Stanford Longevity Design Challenge 2025/26 – The 13th Edition Kickoff!

“An ounce of prevention is worth a pound of cure.” Benjamin Franklin 1736

Prevention by Design: Creating Healthy Lifestyles for Long Lives is the theme for the 13th edition of the Stanford Longevity Design Challenge and the open call for presentations began last week September 15th, with the deadline date of December 1st after which the judging panel will select the finalists to be announced by January 21, 2026. Winners of the $10K top award will be announced in April 2026.

Of all the recent Design Challenge themes over the last five years, perhaps this year’s subject area might provide the most diverse, open ended set of options – and dare I say most challenging to address.
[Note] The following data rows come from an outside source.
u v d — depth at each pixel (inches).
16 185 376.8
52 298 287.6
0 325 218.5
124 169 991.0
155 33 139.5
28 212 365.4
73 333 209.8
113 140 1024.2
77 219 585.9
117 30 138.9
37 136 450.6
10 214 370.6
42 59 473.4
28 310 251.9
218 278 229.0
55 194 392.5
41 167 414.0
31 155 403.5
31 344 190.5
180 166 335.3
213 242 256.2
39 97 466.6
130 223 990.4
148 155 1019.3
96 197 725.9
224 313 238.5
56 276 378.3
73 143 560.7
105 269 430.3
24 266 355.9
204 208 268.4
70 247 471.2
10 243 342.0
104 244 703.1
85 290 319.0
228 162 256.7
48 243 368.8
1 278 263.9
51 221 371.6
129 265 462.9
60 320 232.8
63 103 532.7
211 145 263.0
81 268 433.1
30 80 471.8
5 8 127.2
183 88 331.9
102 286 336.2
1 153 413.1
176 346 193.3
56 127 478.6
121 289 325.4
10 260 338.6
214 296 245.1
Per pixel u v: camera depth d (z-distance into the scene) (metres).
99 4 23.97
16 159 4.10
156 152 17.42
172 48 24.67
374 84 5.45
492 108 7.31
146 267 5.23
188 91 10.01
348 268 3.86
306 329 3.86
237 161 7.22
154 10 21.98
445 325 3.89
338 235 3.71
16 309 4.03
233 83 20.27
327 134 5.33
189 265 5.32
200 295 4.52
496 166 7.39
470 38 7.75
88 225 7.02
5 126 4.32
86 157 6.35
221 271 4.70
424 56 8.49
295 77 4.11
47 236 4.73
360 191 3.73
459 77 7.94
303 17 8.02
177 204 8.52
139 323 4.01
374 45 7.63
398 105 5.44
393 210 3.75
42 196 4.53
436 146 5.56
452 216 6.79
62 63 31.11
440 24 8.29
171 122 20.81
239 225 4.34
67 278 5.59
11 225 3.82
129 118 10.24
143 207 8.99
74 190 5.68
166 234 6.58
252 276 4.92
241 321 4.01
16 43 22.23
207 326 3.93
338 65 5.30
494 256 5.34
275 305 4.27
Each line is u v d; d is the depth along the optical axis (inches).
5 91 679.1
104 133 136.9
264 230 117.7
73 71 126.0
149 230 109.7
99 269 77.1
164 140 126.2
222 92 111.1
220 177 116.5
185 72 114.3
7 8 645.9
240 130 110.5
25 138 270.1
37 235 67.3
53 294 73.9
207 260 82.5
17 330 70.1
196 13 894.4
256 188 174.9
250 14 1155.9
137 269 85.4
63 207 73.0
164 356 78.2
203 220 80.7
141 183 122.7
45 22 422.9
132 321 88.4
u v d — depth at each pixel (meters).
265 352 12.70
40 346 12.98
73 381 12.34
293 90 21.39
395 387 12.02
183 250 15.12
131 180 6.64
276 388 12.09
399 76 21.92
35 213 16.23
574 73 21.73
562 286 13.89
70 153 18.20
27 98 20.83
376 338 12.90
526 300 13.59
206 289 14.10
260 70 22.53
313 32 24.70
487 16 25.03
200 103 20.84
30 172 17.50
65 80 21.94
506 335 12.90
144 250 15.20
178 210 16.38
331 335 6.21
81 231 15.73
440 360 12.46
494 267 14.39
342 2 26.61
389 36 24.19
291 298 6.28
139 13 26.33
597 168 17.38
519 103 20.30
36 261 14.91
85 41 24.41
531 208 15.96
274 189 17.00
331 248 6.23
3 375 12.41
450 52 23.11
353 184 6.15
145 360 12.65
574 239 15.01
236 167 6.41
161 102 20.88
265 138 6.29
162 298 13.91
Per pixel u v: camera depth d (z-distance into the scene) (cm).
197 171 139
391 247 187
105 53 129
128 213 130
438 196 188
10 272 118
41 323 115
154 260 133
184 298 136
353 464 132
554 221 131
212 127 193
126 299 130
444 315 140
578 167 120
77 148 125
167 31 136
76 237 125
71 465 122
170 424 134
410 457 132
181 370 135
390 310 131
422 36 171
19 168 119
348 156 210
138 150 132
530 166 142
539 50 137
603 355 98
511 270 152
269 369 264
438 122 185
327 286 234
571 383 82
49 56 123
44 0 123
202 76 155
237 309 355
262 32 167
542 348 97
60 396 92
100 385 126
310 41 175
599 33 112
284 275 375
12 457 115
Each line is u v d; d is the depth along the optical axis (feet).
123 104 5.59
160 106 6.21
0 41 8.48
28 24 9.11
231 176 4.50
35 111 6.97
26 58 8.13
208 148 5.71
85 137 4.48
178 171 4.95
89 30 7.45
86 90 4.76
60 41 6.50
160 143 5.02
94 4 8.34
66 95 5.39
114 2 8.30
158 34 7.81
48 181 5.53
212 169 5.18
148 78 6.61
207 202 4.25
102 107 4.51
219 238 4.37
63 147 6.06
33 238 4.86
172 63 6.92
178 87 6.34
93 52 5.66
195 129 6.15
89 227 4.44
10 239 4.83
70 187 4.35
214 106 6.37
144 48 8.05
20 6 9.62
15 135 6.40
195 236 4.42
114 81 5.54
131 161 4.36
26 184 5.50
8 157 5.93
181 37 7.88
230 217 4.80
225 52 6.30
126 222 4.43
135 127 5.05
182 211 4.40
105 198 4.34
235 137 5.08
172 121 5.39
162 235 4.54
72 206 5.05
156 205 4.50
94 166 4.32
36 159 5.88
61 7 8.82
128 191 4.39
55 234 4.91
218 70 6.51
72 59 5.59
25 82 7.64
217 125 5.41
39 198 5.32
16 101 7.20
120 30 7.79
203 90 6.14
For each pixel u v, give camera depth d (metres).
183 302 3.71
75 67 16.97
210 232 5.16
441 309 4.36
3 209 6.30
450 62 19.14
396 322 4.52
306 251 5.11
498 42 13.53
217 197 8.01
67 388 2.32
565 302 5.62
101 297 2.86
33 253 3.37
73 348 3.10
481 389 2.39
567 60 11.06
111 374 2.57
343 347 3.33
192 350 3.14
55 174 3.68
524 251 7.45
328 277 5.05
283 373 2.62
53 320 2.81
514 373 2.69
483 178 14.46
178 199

Student design teams from around the world will have to focus harder on articulating how their product or service solution actually demonstrates prevention by design as it proves to people in practical, immediate ways that they could sustain healthier longer lives.

No excuse for design teams to not have latitude to pick something worthy from the range of health and wellness issues, both physical and mental, as found in the overview to this year’s competition, which as is stated emphasizes the role of lifestyle factors such as sleep, nutrition, physical activity, stress management, and social relationships in improving long-term well-being.” As I look at this list, I ponder, what backgrounds in health and life sciences will these teams come from?

Evolving over the years from the beginning of the Stanford Design Challenge in 2013 – where the solutions were less about preventive and more about restorative or assistive solutions – the designs while driven by technologies have not always been digital or high tech, such as the 2023/24 winner Asterisk from Spain, a modular board game designed for people with dementia that focuses on cognitive stimulation and fine motor skills.

For those not familiar with the judging criteria for pitch competitions such as this, Stanford weights 40 percent to Impact: will the design improve long life outcomes. The balance considered is in three areas – Originality, Feasibility and Affordability. This last of the criteria is only weighted at 10 percent, asking “would the cost of the design at scale make it a viable product for its target population? Personally as I watch these competitions, affordability at scale does rank higher in my mind.

As usual every year since 2013/14 when I started following this event I will research and evaluate best I can my choices for  the Top 3 winning design teams when time comes in January 2026.